Он узнал эту новость вечером — именно тогда, когда мир обычно на секунду забывает о людях и позволяет самим людям забыть о мире. В такие моменты важные мысли приходят на ум тихо, как тот самый холодок, который сначала ощущаешь только на кончиках пальцев. Экран телевизора в старом доме дрожал от информационного ветра, и в дрожании появилось сообщение: «Первая группа кандидатов прошла процедуру вечного обновления. Смерть официально перестала быть неизбежной… при достаточном капитале.»
Он прочитал это дважды. Не потому что не понял — а потому что пытался найти в словах ложь, недосмотр, двусмысленность, хоть что-то человеческое. Но текст был гладким, как лед. Холодным, как лед. И прозрачным, как лед, через который видно, что внутри — ничего для тебя нет.
Он вышел на балкон и посмотрел на ночное небо. А город был всё тот же: свет витрин, запах жаренного мяса, тени людей, спешащих жить свою короткую жизнь. Только теперь короткая жизнь казалась чем-то вроде редкой болезни — не смертельной, пока ты молод, но неизлечимой, если ты беден. Когда-то он думал, что самое несправедливое в мире — это богатство. Но теперь понял: самое несправедливое — это бессмертие, если его продают по подписке.

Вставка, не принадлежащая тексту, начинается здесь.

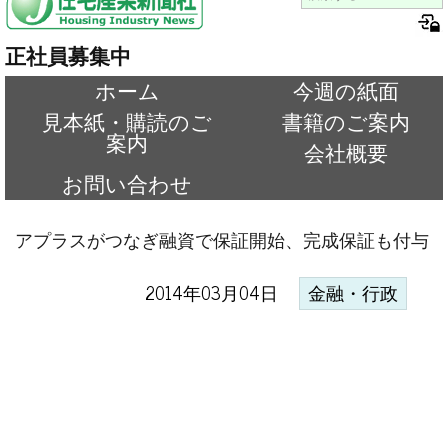
正社員募集中
ホーム
今週の紙面
見本紙・購読のご
書籍のご案内
案内
会社概要
お問い合わせ
アプラスがつなぎ融資で保証開始、完成保証も付与
2014年03月04日
金融・行政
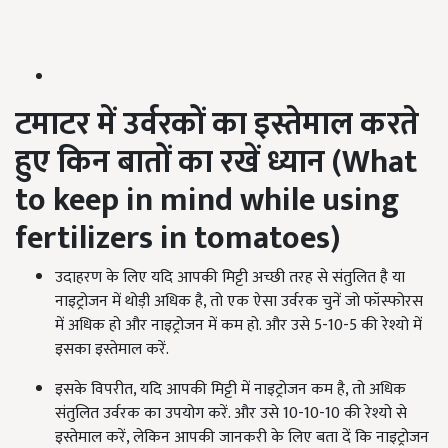
टमाटर में उर्वरकों का इस्तेमाल करते
हुए किन बातों का रखें ध्यान (
What
to keep in mind while using
fertilizers in tomatoes)
उदाहरण के लिए यदि आपकी मिट्टी अच्छी तरह से संतुलित है या
नाइट्रोजन में थोड़ी अधिक है, तो एक ऐसा उर्वरक चुनें जो फॉस्फोरस
में अधिक हो और नाइट्रोजन में कम हो. और उसे 5-10-5 की रेश्यो में
इसका इस्तेमाल करें.
इसके विपरीत, यदि आपकी मिट्टी में नाइट्रोजन कम है, तो अधिक
संतुलित उर्वरक का उपयोग करें. और उसे 10-10-10 की रेश्यो से
इस्तेमाल करें, लेकिन आपकी जानकरी के लिए बता दें कि नाइट्रोजन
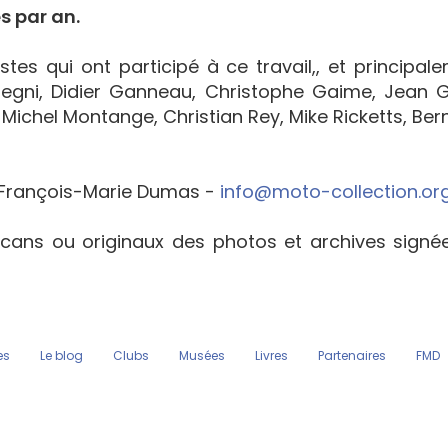
s par an.
tes qui ont participé à ce travail,, et principal
egni, Didier Ganneau, Christophe Gaime, Jean Go
Michel Montange, Christian Rey, Mike Ricketts, Bern
François-Marie Dumas -
info@moto-collection.or
cans ou originaux des photos et archives sign
es
Le blog
Clubs
Musées
Livres
Partenaires
FMD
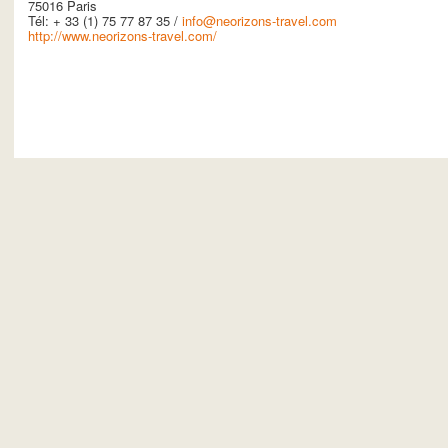
75016 Paris
Tél: + 33 (1) 75 77 87 35 /
info@neorizons-travel.com
http://www.neorizons-travel.com/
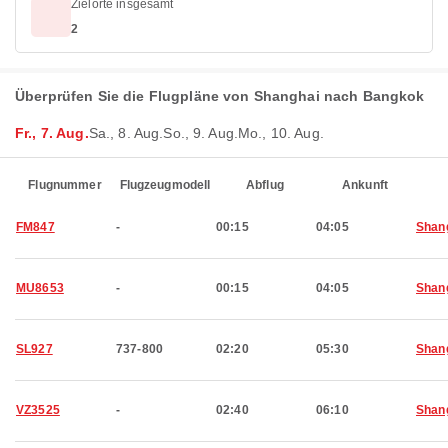
Zielorte insgesamt
2
Überprüfen Sie die Flugpläne von Shanghai nach Bangkok
Fr., 7. Aug.
Sa., 8. Aug.
So., 9. Aug.
Mo., 10. Aug.
Flugnummer
Flugzeugmodell
Abflug
Ankunft
FM847
-
00:15
04:05
Shan
MU8653
-
00:15
04:05
Shan
SL927
737-800
02:20
05:30
Shan
VZ3525
-
02:40
06:10
Shan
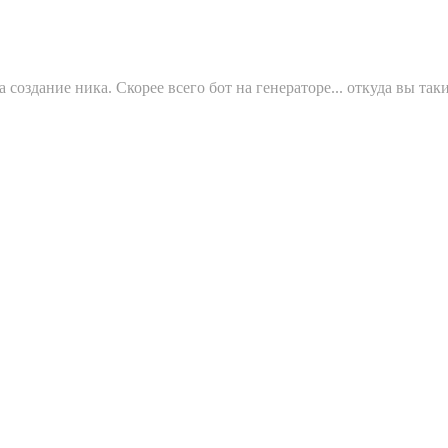
а создание ника. Скорее всего бот на генераторе... откуда вы та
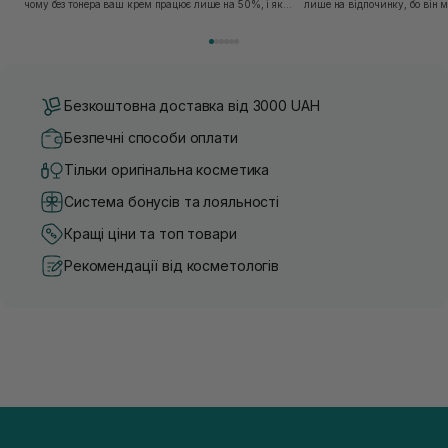
чому без тонера ваш крем працює лише на 50%, і як
лише на відпочинку, бо він 
знайти засіб під потреби саме вашої шкіри. Хибною є
шкірі, може бути вибагливи
думка, що тонізація — це зайвий е...
чи скочується під макіяжем і
Безкоштовна доставка від 3000 UAH
Безпечні способи оплати
Тільки оригінальна косметика
Система бонусів та лояльності
Кращі ціни та топ товари
Рекомендації від косметологів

Он повернулся и зашел в квартиру. Комната встретила его так же, как всегда: тишиной, которая в последнее время стала слишком пронзительной. Тишиной, в которой даже собственное дыхание звучит как присутствие чего то чуждого. Он сел у окна. На стекле остался отпечаток его ладони — человеческий след, тёплый и временный. И вдруг от этой маленькой детали стало так горько, что он закрыл глаза. Раньше бедные могли смотреть на богатых и думать: «Да. У них много чего есть — но это кончится, Бог рассудит.»
Это была смешная мысль, почти детская, но в ней был порядок. Как в арифметике, той из начальных школьных классов, которую ещё не успели усложнить геометрией и алгеброй. Теперь порядок исчез. И бедные, те самые, которые всегда считали себя временными гостями в жизни богатых, вдруг оказались временными гостями в мире, где хозяева больше не собираются уходить.

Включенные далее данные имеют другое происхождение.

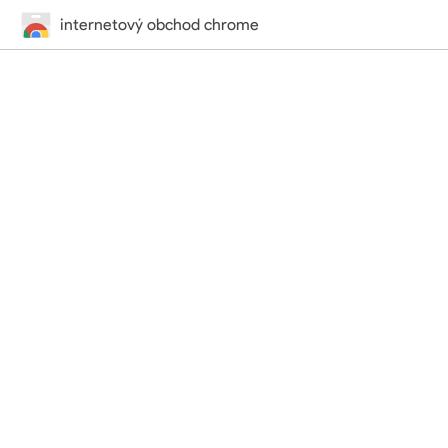
internetový obchod chrome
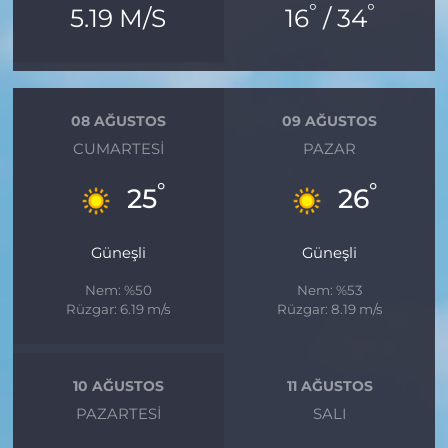
°
°
5.19 M/S
16
/ 34
08 AĞUSTOS
09 AĞUSTOS
CUMARTESI
PAZAR
°
°
25
26
Güneşli
Güneşli
Nem: %50
Nem: %53
Rüzgar: 6.19 m/s
Rüzgar: 8.19 m/s
10 AĞUSTOS
11 AĞUSTOS
PAZARTESI
SALI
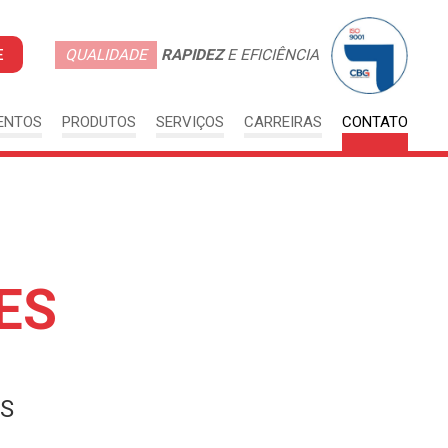
E
QUALIDADE
RAPIDEZ
E EFICIÊNCIA
ENTOS
PRODUTOS
SERVIÇOS
CARREIRAS
CONTATO
ES
RS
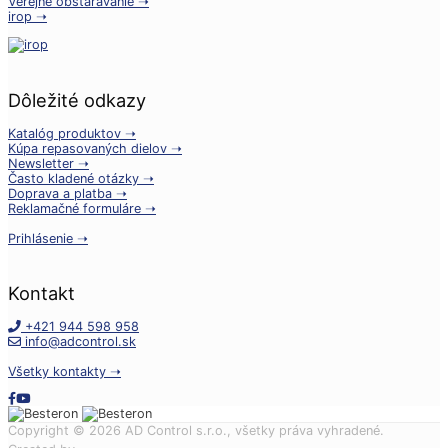
Verejné obstarávanie ➝
irop ➝
Dôležité odkazy
Katalóg produktov ➝
Kúpa repasovaných dielov ➝
Newsletter ➝
Často kladené otázky ➝
Doprava a platba ➝
Reklamačné formuláre ➝
Prihlásenie ➝
Kontakt
+421 944 598 958
info@adcontrol.sk
Všetky kontakty ➝
Copyright © 2026 AD Control s.r.o., všetky práva vyhradené.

Он пытался представить тех, кто теперь бессмертен. Не как монстров — нет. Монстры хотя бы знают, что они чужие. Эти новые бессмертные были бы спокойны, как люди, которые наконец перестали торопиться. Они бы двигались мягко, томно, как мировой океан, у которого вдруг исчез берег.
И в их глазах была бы вечность без тревоги — вечность без усилий. А вот он… он всё ещё жил в мире, где каждое утро — минус один день. Минус один шанс. Минус один вдох, который больше не повторится. И впервые в жизни он почувствовал не зависть, а… потерю. Глубокую. Безмолвную. Такую, которая не кричит — а звенит своей пустотой. Потому что теперь даже смерть — эта старая, строгая уравнительница — больше никого не уравнивала.
Он вспомнил, как однажды услышал фразу: «Мы все равны перед огнём и перед смертью». Он тогда не придал значения. Слова казались красивыми, но слишком простыми для реальности. А теперь — они стали слишком сложными. Потому что в мире, где одни умирают, а другие — нет, уравнение перестаёт сходиться. Нищий больше не может смотреть на небо и думать: «Хоть что-то у нас одинаковое.»
Смерть ушла за высокий забор, и стала элитным клубом, в который бедных больше не приглашают. Даже на выход. Он поднялся, подошёл к зеркалу. В отражении был человек — совершенно обыкновенный и совершенно смертный. Он тронул стекло пальцами: отпечаток быстро исчез, оставив только лёгкое ощущение, что что-то жило там, между теплом кожи и холодом поверхности. Он подумал: Мы не злились на бессмертие богов лишь потому, что знали — боги придуманы.
Но что делать сейчас, когда бессмертие получили те, кто и так уже владел всем?
Он почувствовал, как вечер становится тяжелее. Как будто мир медленно смещает центр тяжести в сторону тех, кто больше не боится времени. И подумал: Раньше у богатых было просто больше жизни. Теперь — жизнь у них вытянулась до бесконечности. А у бедных — жизнь стала еще короче и бессмысленнее. И в этой странной арифметике исчезло то единственное равенство, которое делало мир хоть немного терпимым.
Он вернулся к окну. Ночь опустилась на город медленно, как занавес после спектакля, в котором зритель наконец понял, что актёры будут играть вечно, а зал — нет. И в этой тишине он сказал почти беззвучно: — Последняя справедливость была в том, что всё однажды заканчивается. Теперь — даже это у нас забрали. И комната ответила ему молчанием, в котором слышалась только одна мысль:
Несправедливость стала вечной. А мы — нет.